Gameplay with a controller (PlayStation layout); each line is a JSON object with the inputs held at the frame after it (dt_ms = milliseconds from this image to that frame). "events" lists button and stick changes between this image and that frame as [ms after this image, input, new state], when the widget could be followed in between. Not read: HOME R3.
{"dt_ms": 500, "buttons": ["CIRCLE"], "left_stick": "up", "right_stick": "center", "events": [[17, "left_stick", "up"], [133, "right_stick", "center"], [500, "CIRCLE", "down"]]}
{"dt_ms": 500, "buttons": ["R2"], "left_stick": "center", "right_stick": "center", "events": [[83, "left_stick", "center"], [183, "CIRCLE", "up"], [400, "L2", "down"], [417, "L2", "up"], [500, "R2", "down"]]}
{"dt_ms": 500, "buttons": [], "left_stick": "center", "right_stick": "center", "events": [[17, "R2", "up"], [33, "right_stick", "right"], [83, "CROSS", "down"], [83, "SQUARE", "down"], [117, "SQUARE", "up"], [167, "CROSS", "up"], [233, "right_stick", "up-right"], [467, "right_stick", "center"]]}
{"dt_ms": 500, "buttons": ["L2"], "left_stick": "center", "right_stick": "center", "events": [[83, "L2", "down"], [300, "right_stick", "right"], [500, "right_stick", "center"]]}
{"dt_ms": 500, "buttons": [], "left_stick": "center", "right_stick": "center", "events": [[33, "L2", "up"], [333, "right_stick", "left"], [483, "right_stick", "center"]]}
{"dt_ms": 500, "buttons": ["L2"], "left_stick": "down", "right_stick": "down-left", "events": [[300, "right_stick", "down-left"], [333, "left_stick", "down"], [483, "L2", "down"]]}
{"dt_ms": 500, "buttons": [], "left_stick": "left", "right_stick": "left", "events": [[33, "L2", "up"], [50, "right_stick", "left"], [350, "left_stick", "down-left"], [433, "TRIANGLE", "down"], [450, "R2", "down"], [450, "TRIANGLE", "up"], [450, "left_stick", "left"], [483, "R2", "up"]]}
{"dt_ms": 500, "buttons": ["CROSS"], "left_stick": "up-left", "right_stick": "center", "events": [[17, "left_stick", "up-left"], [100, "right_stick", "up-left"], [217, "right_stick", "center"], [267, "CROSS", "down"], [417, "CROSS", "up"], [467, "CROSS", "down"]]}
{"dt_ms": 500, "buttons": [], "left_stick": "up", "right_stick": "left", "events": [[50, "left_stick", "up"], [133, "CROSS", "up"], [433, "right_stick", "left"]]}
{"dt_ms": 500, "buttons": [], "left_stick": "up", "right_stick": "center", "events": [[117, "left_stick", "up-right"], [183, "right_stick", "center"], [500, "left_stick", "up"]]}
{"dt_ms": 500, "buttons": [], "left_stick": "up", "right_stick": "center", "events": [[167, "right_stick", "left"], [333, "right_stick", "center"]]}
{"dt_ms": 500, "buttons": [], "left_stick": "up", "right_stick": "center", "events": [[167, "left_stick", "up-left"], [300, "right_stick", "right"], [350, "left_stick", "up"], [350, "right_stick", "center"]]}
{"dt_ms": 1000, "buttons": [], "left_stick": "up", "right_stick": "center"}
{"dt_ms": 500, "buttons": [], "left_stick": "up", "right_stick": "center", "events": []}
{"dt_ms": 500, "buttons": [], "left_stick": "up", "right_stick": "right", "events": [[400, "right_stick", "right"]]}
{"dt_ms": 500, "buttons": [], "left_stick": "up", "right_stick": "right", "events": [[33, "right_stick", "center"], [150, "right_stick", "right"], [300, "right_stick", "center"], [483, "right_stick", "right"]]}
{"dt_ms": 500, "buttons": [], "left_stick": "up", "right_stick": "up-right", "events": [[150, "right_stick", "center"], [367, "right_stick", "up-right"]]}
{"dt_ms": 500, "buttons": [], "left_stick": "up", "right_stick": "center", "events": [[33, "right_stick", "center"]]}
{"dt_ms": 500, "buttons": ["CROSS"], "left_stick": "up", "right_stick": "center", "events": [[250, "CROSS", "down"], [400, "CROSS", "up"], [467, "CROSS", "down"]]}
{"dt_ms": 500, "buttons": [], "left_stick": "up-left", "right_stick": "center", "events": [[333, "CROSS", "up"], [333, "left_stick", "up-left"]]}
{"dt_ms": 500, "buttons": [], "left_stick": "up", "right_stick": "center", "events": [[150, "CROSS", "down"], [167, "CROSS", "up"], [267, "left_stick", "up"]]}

[Work task] Transcribe the entries exactly, and make each line match the original.

[Worked solution]
Gameplay with a controller (PlayStation layout); each line is a JSON object with the inputs held at the frame after it (dt_ms = milliseconds from this image to that frame). "events" lists button and stick changes between this image and that frame as [ms after this image, input, new state], when the widget could be followed in between. Not read: HOME R3.
{"dt_ms": 500, "buttons": ["CIRCLE"], "left_stick": "up", "right_stick": "center", "events": [[17, "left_stick", "up"], [133, "right_stick", "center"], [500, "CIRCLE", "down"]]}
{"dt_ms": 500, "buttons": ["R2"], "left_stick": "center", "right_stick": "center", "events": [[83, "left_stick", "center"], [183, "CIRCLE", "up"], [400, "L2", "down"], [417, "L2", "up"], [500, "R2", "down"]]}
{"dt_ms": 500, "buttons": [], "left_stick": "center", "right_stick": "center", "events": [[17, "R2", "up"], [33, "right_stick", "right"], [83, "CROSS", "down"], [83, "SQUARE", "down"], [117, "SQUARE", "up"], [167, "CROSS", "up"], [233, "right_stick", "up-right"], [467, "right_stick", "center"]]}
{"dt_ms": 500, "buttons": ["L2"], "left_stick": "center", "right_stick": "center", "events": [[83, "L2", "down"], [300, "right_stick", "right"], [500, "right_stick", "center"]]}
{"dt_ms": 500, "buttons": [], "left_stick": "center", "right_stick": "center", "events": [[33, "L2", "up"], [333, "right_stick", "left"], [483, "right_stick", "center"]]}
{"dt_ms": 500, "buttons": ["L2"], "left_stick": "down", "right_stick": "down-left", "events": [[300, "right_stick", "down-left"], [333, "left_stick", "down"], [483, "L2", "down"]]}
{"dt_ms": 500, "buttons": [], "left_stick": "left", "right_stick": "left", "events": [[33, "L2", "up"], [50, "right_stick", "left"], [350, "left_stick", "down-left"], [433, "TRIANGLE", "down"], [450, "R2", "down"], [450, "TRIANGLE", "up"], [450, "left_stick", "left"], [483, "R2", "up"]]}
{"dt_ms": 500, "buttons": ["CROSS"], "left_stick": "up-left", "right_stick": "center", "events": [[17, "left_stick", "up-left"], [100, "right_stick", "up-left"], [217, "right_stick", "center"], [267, "CROSS", "down"], [417, "CROSS", "up"], [467, "CROSS", "down"]]}
{"dt_ms": 500, "buttons": [], "left_stick": "up", "right_stick": "left", "events": [[50, "left_stick", "up"], [133, "CROSS", "up"], [433, "right_stick", "left"]]}
{"dt_ms": 500, "buttons": [], "left_stick": "up", "right_stick": "center", "events": [[117, "left_stick", "up-right"], [183, "right_stick", "center"], [500, "left_stick", "up"]]}
{"dt_ms": 500, "buttons": [], "left_stick": "up", "right_stick": "center", "events": [[167, "right_stick", "left"], [333, "right_stick", "center"]]}
{"dt_ms": 500, "buttons": [], "left_stick": "up", "right_stick": "center", "events": [[167, "left_stick", "up-left"], [300, "right_stick", "right"], [350, "left_stick", "up"], [350, "right_stick", "center"]]}
{"dt_ms": 1000, "buttons": [], "left_stick": "up", "right_stick": "center"}
{"dt_ms": 500, "buttons": [], "left_stick": "up", "right_stick": "center", "events": []}
{"dt_ms": 500, "buttons": [], "left_stick": "up", "right_stick": "right", "events": [[400, "right_stick", "right"]]}
{"dt_ms": 500, "buttons": [], "left_stick": "up", "right_stick": "right", "events": [[33, "right_stick", "center"], [150, "right_stick", "right"], [300, "right_stick", "center"], [483, "right_stick", "right"]]}
{"dt_ms": 500, "buttons": [], "left_stick": "up", "right_stick": "up-right", "events": [[150, "right_stick", "center"], [367, "right_stick", "up-right"]]}
{"dt_ms": 500, "buttons": [], "left_stick": "up", "right_stick": "center", "events": [[33, "right_stick", "center"]]}
{"dt_ms": 500, "buttons": ["CROSS"], "left_stick": "up", "right_stick": "center", "events": [[250, "CROSS", "down"], [400, "CROSS", "up"], [467, "CROSS", "down"]]}
{"dt_ms": 500, "buttons": [], "left_stick": "up-left", "right_stick": "center", "events": [[333, "CROSS", "up"], [333, "left_stick", "up-left"]]}
{"dt_ms": 500, "buttons": [], "left_stick": "up", "right_stick": "center", "events": [[150, "CROSS", "down"], [167, "CROSS", "up"], [267, "left_stick", "up"]]}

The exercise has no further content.